#### About this task
Show each line of the data below in which "followed" occurs.

#### Entries supplied
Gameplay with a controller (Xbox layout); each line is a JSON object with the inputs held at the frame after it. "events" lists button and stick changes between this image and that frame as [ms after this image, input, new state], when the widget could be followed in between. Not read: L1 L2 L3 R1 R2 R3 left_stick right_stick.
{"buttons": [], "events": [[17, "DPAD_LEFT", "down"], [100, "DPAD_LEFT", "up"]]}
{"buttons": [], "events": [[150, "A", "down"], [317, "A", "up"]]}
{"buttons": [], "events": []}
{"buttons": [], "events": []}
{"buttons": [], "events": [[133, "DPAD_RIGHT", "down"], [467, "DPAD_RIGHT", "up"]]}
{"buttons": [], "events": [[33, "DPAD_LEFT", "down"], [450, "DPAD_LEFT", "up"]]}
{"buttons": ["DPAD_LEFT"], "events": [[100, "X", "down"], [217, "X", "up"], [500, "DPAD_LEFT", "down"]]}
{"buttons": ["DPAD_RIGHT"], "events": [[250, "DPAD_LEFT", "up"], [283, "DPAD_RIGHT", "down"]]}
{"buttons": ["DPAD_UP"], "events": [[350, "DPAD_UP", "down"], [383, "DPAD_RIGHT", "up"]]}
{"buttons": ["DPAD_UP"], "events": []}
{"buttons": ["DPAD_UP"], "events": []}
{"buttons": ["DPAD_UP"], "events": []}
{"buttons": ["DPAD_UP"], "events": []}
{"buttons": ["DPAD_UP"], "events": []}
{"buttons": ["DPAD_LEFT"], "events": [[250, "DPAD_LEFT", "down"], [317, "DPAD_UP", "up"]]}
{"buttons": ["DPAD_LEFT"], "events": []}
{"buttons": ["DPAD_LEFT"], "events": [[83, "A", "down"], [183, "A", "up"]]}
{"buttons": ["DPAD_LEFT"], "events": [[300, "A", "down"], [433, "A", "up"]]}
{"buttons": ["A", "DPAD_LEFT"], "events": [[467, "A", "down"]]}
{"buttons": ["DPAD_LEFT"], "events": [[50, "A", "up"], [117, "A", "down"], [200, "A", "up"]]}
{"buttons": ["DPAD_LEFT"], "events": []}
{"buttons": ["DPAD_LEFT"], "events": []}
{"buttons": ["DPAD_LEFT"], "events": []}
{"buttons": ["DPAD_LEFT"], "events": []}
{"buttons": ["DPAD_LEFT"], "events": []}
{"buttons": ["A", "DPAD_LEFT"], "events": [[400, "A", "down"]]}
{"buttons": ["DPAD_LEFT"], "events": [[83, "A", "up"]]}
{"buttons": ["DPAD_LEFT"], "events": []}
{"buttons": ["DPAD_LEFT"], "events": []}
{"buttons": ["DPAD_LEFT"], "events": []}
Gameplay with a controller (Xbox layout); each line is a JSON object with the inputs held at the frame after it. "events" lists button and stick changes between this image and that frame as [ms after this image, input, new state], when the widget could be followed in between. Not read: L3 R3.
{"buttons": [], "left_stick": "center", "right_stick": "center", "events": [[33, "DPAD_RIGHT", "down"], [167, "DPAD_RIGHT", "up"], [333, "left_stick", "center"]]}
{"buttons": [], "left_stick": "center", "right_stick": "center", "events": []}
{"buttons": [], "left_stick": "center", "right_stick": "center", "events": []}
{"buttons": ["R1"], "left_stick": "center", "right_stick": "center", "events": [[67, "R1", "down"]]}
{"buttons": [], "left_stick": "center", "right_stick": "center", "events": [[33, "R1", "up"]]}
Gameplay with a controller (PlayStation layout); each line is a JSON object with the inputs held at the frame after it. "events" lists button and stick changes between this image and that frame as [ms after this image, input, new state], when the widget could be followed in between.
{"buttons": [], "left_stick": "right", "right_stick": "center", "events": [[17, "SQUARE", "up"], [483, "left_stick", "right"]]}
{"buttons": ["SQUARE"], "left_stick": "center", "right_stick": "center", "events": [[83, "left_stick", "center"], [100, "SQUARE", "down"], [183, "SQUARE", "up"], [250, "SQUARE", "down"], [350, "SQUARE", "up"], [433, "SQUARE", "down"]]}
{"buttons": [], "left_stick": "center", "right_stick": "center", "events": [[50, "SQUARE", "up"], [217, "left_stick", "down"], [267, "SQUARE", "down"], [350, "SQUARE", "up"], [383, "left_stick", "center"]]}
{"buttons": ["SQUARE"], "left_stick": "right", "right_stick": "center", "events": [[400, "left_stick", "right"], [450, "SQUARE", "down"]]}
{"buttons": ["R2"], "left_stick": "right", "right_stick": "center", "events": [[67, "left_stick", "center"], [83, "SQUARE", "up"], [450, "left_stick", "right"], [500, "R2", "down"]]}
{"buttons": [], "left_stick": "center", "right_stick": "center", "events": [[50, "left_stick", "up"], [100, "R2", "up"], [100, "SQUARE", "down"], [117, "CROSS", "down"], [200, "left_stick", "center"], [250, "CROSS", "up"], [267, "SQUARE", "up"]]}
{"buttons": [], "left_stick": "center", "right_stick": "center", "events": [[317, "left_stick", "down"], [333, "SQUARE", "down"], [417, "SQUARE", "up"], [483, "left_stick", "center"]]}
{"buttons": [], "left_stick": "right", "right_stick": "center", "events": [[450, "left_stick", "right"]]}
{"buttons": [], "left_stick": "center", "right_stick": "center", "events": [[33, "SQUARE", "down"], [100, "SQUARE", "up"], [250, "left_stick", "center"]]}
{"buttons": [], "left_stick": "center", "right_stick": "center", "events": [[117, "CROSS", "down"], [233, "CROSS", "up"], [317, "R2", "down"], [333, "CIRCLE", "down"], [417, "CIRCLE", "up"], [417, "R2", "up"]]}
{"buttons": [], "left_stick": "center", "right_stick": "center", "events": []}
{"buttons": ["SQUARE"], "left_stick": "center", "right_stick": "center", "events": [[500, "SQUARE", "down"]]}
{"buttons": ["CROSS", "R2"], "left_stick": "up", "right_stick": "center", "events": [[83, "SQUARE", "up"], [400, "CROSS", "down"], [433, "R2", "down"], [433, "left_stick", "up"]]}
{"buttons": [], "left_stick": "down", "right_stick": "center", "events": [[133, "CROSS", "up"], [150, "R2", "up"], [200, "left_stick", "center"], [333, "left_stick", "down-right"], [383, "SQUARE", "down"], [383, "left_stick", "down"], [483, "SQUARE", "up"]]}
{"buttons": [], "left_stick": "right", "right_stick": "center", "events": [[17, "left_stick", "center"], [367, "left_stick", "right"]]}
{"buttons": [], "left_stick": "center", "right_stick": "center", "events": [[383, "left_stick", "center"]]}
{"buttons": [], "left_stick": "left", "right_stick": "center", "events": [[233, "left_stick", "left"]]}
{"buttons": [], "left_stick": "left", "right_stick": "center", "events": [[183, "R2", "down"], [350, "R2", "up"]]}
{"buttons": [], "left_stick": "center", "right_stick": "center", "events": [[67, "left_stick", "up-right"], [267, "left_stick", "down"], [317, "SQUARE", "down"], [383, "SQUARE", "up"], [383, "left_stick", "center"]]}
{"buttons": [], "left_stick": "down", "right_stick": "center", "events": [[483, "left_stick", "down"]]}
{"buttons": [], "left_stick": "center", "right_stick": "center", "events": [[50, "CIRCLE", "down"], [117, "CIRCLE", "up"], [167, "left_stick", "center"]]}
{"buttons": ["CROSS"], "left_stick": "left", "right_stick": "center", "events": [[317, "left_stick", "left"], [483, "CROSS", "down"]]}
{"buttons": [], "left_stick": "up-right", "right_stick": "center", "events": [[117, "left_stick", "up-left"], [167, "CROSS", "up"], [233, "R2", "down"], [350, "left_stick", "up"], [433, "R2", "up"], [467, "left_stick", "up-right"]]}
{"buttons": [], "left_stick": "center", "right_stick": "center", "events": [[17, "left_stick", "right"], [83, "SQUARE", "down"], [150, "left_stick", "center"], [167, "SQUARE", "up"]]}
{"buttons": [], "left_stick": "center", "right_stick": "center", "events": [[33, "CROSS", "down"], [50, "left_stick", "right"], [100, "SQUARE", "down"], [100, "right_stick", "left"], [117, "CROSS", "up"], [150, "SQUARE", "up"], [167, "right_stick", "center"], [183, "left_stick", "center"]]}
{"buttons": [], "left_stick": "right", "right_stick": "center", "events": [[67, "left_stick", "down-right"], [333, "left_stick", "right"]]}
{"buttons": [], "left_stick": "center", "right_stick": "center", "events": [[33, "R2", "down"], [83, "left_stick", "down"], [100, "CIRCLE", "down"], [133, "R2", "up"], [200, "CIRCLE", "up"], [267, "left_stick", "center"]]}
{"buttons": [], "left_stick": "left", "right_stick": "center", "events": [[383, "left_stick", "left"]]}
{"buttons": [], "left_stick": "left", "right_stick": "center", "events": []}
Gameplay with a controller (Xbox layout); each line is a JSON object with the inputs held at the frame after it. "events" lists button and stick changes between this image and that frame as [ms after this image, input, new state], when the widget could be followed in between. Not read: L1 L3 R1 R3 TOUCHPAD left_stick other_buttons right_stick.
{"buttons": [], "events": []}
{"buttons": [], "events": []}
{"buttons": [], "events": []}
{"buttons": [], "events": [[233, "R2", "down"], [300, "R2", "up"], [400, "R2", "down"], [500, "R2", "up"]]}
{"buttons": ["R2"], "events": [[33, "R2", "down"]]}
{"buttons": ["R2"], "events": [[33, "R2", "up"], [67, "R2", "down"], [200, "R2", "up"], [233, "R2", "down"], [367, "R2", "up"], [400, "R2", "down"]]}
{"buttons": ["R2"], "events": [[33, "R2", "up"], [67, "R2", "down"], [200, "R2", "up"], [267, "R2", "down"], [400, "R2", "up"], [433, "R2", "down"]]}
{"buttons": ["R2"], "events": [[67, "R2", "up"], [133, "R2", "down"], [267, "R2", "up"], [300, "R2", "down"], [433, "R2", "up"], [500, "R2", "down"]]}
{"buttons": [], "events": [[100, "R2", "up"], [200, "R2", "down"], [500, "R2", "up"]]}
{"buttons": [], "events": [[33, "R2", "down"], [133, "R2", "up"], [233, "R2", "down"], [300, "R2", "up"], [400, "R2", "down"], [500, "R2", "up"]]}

#### Task result
Gameplay with a controller (Xbox layout); each line is a JSON object with the inputs held at the frame after it. "events" lists button and stick changes between this image and that frame as [ms after this image, input, new state], when the widget could be followed in between. Not read: L1 L2 L3 R1 R2 R3 left_stick right_stick.
Gameplay with a controller (Xbox layout); each line is a JSON object with the inputs held at the frame after it. "events" lists button and stick changes between this image and that frame as [ms after this image, input, new state], when the widget could be followed in between. Not read: L3 R3.
Gameplay with a controller (PlayStation layout); each line is a JSON object with the inputs held at the frame after it. "events" lists button and stick changes between this image and that frame as [ms after this image, input, new state], when the widget could be followed in between.
Gameplay with a controller (Xbox layout); each line is a JSON object with the inputs held at the frame after it. "events" lists button and stick changes between this image and that frame as [ms after this image, input, new state], when the widget could be followed in between. Not read: L1 L3 R1 R3 TOUCHPAD left_stick other_buttons right_stick.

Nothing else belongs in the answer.